- Required action
When a line in the data below includes "DECLARATION", pick it out and copy it.

- Data
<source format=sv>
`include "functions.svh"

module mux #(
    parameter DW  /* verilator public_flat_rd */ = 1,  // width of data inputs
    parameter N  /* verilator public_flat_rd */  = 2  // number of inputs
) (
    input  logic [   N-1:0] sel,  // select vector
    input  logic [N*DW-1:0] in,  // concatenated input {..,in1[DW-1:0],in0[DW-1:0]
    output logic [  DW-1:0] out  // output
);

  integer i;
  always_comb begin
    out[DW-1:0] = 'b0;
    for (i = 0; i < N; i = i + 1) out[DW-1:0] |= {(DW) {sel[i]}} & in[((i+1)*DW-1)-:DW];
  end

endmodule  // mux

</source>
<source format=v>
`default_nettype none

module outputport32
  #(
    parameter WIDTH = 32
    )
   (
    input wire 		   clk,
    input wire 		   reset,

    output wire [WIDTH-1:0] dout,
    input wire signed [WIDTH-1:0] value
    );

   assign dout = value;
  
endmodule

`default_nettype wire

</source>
---
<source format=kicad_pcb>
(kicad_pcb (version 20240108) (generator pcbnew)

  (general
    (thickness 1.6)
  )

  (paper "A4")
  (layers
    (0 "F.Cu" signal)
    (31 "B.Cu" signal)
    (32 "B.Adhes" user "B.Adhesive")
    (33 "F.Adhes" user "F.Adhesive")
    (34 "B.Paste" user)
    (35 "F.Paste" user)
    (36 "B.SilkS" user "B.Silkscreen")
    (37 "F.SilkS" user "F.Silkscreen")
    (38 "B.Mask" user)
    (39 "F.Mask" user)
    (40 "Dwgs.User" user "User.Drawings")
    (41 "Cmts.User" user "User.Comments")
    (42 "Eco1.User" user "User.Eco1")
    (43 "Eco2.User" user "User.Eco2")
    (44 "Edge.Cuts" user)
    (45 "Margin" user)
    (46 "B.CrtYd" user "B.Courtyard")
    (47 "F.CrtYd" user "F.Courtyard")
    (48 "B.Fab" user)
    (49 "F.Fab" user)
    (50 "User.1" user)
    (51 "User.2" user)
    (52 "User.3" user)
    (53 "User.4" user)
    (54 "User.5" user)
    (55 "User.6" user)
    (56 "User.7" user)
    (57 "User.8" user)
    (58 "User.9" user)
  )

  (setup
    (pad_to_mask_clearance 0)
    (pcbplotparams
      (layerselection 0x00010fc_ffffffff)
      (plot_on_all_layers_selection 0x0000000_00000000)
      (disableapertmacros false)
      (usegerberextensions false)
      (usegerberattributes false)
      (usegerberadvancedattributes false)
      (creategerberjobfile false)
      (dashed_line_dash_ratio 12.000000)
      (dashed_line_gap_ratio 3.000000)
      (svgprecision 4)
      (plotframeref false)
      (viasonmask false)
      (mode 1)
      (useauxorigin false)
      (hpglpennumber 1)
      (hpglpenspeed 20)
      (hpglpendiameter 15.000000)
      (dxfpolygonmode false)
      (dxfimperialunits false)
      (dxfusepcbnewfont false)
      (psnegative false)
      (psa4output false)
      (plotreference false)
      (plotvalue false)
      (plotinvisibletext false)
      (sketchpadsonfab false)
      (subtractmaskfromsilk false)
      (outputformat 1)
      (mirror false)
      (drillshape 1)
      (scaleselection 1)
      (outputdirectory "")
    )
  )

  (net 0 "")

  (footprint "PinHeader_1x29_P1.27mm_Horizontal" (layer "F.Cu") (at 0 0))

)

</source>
* * *
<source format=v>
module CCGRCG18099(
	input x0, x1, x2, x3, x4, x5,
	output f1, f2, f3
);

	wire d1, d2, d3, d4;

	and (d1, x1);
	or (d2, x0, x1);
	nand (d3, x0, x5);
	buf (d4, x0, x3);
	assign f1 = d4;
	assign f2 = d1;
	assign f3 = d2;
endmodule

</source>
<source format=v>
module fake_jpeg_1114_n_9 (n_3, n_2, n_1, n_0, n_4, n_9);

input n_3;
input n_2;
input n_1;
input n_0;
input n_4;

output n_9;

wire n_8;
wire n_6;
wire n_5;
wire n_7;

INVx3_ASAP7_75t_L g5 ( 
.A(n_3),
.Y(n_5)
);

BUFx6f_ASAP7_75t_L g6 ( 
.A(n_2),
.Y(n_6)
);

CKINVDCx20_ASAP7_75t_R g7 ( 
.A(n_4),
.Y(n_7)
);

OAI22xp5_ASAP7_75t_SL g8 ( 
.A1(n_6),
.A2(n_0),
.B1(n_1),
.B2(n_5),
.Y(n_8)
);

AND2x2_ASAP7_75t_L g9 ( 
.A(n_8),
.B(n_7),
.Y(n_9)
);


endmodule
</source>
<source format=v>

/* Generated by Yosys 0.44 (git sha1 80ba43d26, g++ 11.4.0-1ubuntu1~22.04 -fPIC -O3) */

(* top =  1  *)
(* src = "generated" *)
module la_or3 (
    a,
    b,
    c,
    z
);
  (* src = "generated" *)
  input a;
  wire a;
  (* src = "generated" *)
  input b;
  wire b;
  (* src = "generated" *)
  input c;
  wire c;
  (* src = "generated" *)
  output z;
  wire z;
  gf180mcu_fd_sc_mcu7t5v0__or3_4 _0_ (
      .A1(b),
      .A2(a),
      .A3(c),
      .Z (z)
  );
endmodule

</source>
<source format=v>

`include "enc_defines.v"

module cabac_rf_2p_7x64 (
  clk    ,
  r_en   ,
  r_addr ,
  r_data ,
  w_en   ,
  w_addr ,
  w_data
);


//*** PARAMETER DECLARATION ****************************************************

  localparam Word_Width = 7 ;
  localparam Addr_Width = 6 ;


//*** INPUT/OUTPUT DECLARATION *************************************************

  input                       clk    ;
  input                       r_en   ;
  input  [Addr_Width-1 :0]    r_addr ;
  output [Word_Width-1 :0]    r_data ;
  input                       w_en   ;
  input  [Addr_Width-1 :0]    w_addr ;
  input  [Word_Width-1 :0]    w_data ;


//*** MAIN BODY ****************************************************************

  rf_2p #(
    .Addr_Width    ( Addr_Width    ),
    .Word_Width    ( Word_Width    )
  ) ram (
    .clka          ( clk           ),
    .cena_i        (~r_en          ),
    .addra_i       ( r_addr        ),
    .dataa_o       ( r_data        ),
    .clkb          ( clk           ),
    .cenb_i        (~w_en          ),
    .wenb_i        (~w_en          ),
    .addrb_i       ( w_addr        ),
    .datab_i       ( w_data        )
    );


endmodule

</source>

- Task solution
//*** PARAMETER DECLARATION ****************************************************
//*** INPUT/OUTPUT DECLARATION *************************************************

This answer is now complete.